Lors d’une par­tie de chas­se peu con­clu­ante, Este­ban saisit bien mal­gré lui l’op­por­tu­nité de met­tre en pra­tique toutes ses théories. Il abat par erreur le plus gros bra­con­nier de la région et décou­vre en fouil­lant dans son cabanon que le macch­a­bée s’ap­prê­tait à bra­quer le four­gon du plus grand casi­no de la région à qui il devait acces­soire­ment une con­séquente somme d’ar­gent. Le «Cerveau» ne peut bien évidem­ment pas laiss­er pass­er pareille occa­sion et se présente, au terme d’une approche hési­tante un peu longuette, aux com­plices aus­si nerveux que stu­pides pour leur offrir ses ser­vices. Inutile d’en dire davan­tage, les événe­ments ne se dérouleront pas comme prévu.

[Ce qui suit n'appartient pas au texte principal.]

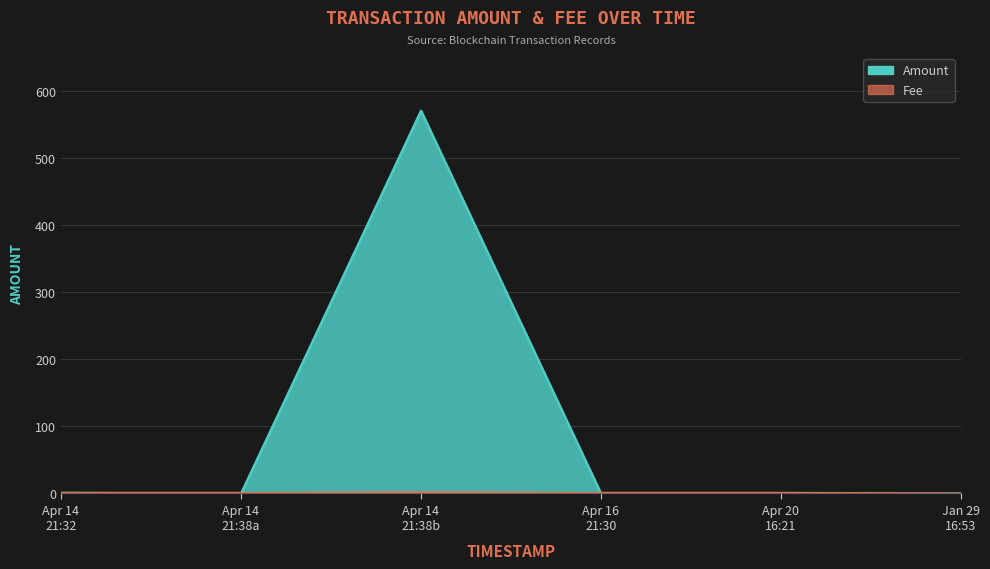

How many series are shown in this chart?

2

La pre­mière grande qual­ité du film est de ne jamais tomber dans la fas­ci­na­tion pour son sujet. Priv­ilé­giant les « gueules cassées », des décors et une lumière naturels, El Aura se veut dans une veine on ne peut plus réal­iste. Terne, jusque dans les couleurs sat­urées de gris, le sec­ond film de Fabián Bielin­sky prend des accents de drame intimiste car il dresse avant tout le por­trait d’un homme bouf­fé par la soli­tude, pour qui l’avenir n’est qu’un hori­zon morose et prévis­i­ble, entre­coupé d’ab­sences soudaines dues à ses crises d’épilep­sie. Ces instants, par ailleurs, font l’ob­jet d’un tout autre traite­ment: la bande-son est sat­urée de bruits inquié­tants, le mon­tage alterne plans larges et gros plans sur les yeux révul­sés. Le déséquili­bre immé­di­at engen­dré par l’ef­fet clipesque et un peu tape-à-l’œil de ces scènes rend cepen­dant le reste d’au­tant plus terne que cer­tains autres per­son­nages, Diana notam­ment, souf­frent d’un manque de con­sis­tance assez fla­grant au point de n’être que les arché­types d’un film qui ne laisse finale­ment que très peu de place au hasard. La faute à un scé­nario qui a souhaité priv­ilégi­er d’autres trames (une som­bre atti­rance entre Este­ban et Diana qui n’ap­porte pas grand-chose) alors que ce qui intéresse avant tout Fabián Bielin­sky, c’est le pas­sage à l’acte, l’or­gan­i­sa­tion d’un braquage par un ama­teur fan­tas­meur.

En ce sens, la dernière par­tie du film est de loin la plus réussie car elle trou­ve un équili­bre en aban­don­nant les trames précédem­ment exploitées. Les crises d’épilep­sie d’Este­ban pren­nent tout leur sens dra­ma­tique parce qu’elles sont d’emblée posées comme la source de dys­fonc­tion­nement, preuve que l’homme ne peut pré­ten­dre à une emprise totale sur les événe­ments. Ce qui devait être un braquage pro­fes­sion­nel, pro­pre et rapi­de se trans­forme en un minable car­nage. Mais surtout, Este­ban devra faire un autre appren­tis­sage. Lui qui vivait presque coupé des autres, devra com­pren­dre qu’un des fac­teurs les plus impor­tants et sur lesquels toute antic­i­pa­tion reste veine, c’est la con­fi­ance que l’on peut avoir en ses com­pagnons de for­tune. Pas la révéla­tion du siè­cle, mais un film qui gagne à être vu et qui con­firme que Fabián Bielin­sky reste l’un des grands espoirs du ciné­ma argentin.